Joyce, the suggestion above for using the zip lock baggie really is a good way to check for your ring without getting all poopie. Hate to say I have had to go "searching for gold" more than once and this is what I did. In a thread here a few years ago a pup swallowed a ladies necklace and she was on Poop Patrol for days. Finally it passed but when she was feeling for it through her baggie, she felt something else and discovered he not only ate her necklace, but out had come a dangle earring too! She hadn't even known he had gotten the ear-ring. Hey you might get lucky and perhaps Bentley will pass not only your ring, but a winning lotto ticket! If so, will we all get a share??


----------



## flykelley (Oct 15, 2011)

That's a crappy job you have to look forward to! I had to say it. Good luck.

Mike


----------



## MillionsofPeaches (Oct 30, 2012)

OH my goodness! This is going to be the funniest story AFTER you get your ring out of the poop! So a new rule for the book, right? Leave your wedding ring by the tub and its mine! Oh girl, this is so funny!


----------



## inge (Sep 20, 2009)

I guess as a Golden it's only natural he goes for gold. Maybe he can smell it, you can make money out of it. But seriously, you will have fun for days....


----------



## Karen519 (Aug 21, 2006)

*Bentleysmom*



flykelley said:


> That's a crappy job you have to look forward to! I had to say it. Good luck.
> 
> Mike


Hoping Bentley is o.k. and hope EVERYTHING COMES OUT O.K.!!
Couldn't resist! Love what Mike said above!


----------



## Wendy427 (Apr 4, 2009)

Claire's Friend said:


> How about putting the poop on a screen and they use a gentle spray of water to dissolve all the poop ???





DieselDog said:


> Buy a strainer from the dollar store that you can throw away after. Probably one of those metal sifter looking ones and spray it down outside.
> 
> 
> Sent from my iPhone using Petguide.com App


oh my GAWD, I'm just now reading this! Bentley you are driving your mommy absolutely bonkers! Certainly hope it comes out OK!!

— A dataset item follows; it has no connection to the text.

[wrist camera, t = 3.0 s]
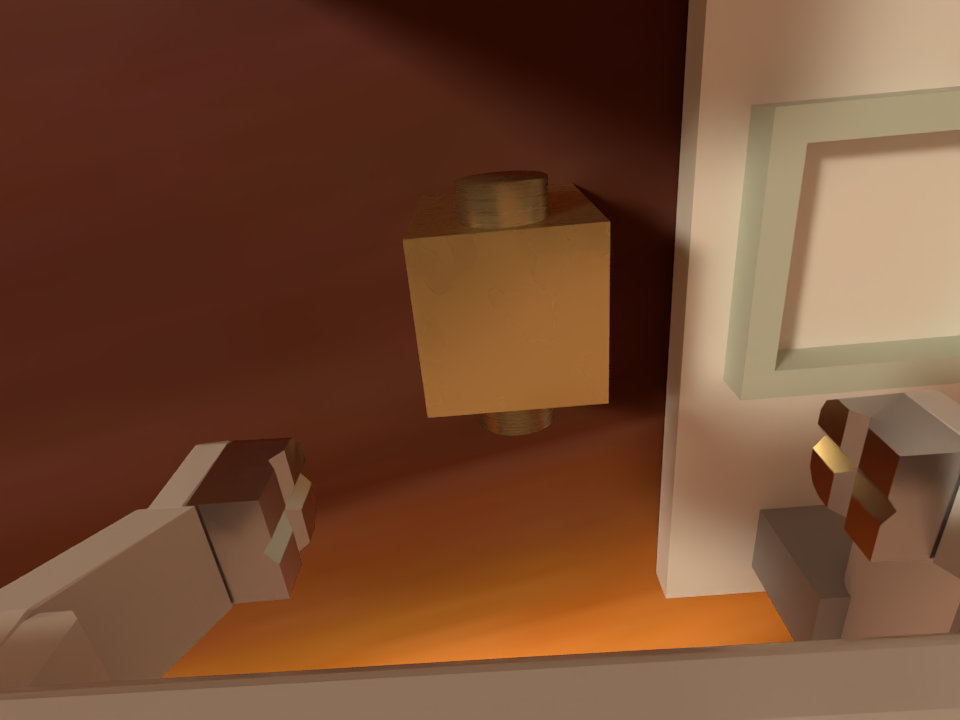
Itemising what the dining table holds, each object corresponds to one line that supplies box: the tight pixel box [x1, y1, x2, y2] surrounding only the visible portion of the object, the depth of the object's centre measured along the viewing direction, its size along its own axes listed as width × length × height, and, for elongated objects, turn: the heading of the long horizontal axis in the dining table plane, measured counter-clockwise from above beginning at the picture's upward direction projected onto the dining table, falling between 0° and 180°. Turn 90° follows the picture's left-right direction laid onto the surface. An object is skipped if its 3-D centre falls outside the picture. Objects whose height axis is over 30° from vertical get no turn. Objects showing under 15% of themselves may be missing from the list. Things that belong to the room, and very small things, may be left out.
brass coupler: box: [403, 171, 610, 436], centre depth 18 cm, size 7×5×6 cm
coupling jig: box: [656, 0, 960, 642], centre depth 17 cm, size 30×12×8 cm, turn 5°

Yes, the big plastic bag is a great idea, but had to say sifting the poop with a strainer reminded me of CSI episodes! :yuck:


----------



## mickeychick (Jul 19, 2012)

Oh my! I hope he passes it without any problems. You, my dear, need to write a book about Bentley's antics! He's almost as funny as Marley and look how well that book did!!


----------



## goldensrbest (Dec 20, 2007)

Bentley,you sure keep your mom , on her toes, in this case ,on her knee's.


----------



## tobysmommy (Jan 9, 2011)

Oh Bentley, you silly pup!
I hope he passes it quickly and without problem. What a goofy boy! Sending good thoughts.


----------



## lgnutah (Feb 26, 2007)

My husband got to do poop check detail, but with our son. When he was in kindergarten, he found one of those little watch batteries on the floor at school. He asked the teacher if it was hers (unfortunately, she didn't take it from him) and she said No. He knew you could test 9V batteries (to see if they are good) by placing them on your tongue, so he tested the watch battery.
Gulp-down the hatch it went!
We went to ER, and they Xrayed, saw it in his stomach, and decided to let it pass. My husband was supposed to check things out to see if it came through, but apparently he never found it. So they Xrayed him again, and it wasn't there (sorry hubby, you'll never make it as an inspector).


----------



## coppers-mom (Jan 9, 2009)

"Crappy job":lol::bowrofl:
Poor little tyke:smooch: - I hope it passes soon!


----------



## Buddy's mom forever (Jun 23, 2011)

I hope the ring shows up very soon. Good luck in your search.


----------



## Bell (Jan 23, 2010)

I just saw that.I'm hope everything is absolutely fine with Bentley and soon you'll laugh about the whole story.


----------



## Jushing (May 22, 2012)

When my husband and i first got married we were apart since i was still in school. He's roommates dog at the time was very high energy. Well not being used to wearing his ring, my husband was playing with it and it feel. the dog grabbed it and they ran around the backyard. To this day we are not sure if the dog actually ate it as my husband never found it... After about a week he just got a new ring off of amazon, good thing it wasn't an expensive ring. 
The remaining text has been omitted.